#### PROVIDED RECORDS:
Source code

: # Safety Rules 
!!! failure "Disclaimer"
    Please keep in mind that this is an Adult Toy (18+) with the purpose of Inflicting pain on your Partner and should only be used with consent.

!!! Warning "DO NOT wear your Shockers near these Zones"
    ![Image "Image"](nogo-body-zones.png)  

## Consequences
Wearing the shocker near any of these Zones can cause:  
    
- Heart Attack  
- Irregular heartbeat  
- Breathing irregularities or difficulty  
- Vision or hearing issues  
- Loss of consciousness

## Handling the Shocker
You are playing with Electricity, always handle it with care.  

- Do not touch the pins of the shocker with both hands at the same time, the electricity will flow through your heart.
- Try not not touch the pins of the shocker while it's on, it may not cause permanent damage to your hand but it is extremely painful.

#### PROBLEM DETAILS:
Having read the records above, reproduce each one exactly.

#### RESPONSE:
Source code

: # Safety Rules 
!!! failure "Disclaimer"
    Please keep in mind that this is an Adult Toy (18+) with the purpose of Inflicting pain on your Partner and should only be used with consent.

!!! Warning "DO NOT wear your Shockers near these Zones"
    ![Image "Image"](nogo-body-zones.png)  

## Consequences
Wearing the shocker near any of these Zones can cause:  
    
- Heart Attack  
- Irregular heartbeat  
- Breathing irregularities or difficulty  
- Vision or hearing issues  
- Loss of consciousness

## Handling the Shocker
You are playing with Electricity, always handle it with care.  

- Do not touch the pins of the shocker with both hands at the same time, the electricity will flow through your heart.
- Try not not touch the pins of the shocker while it's on, it may not cause permanent damage to your hand but it is extremely painful.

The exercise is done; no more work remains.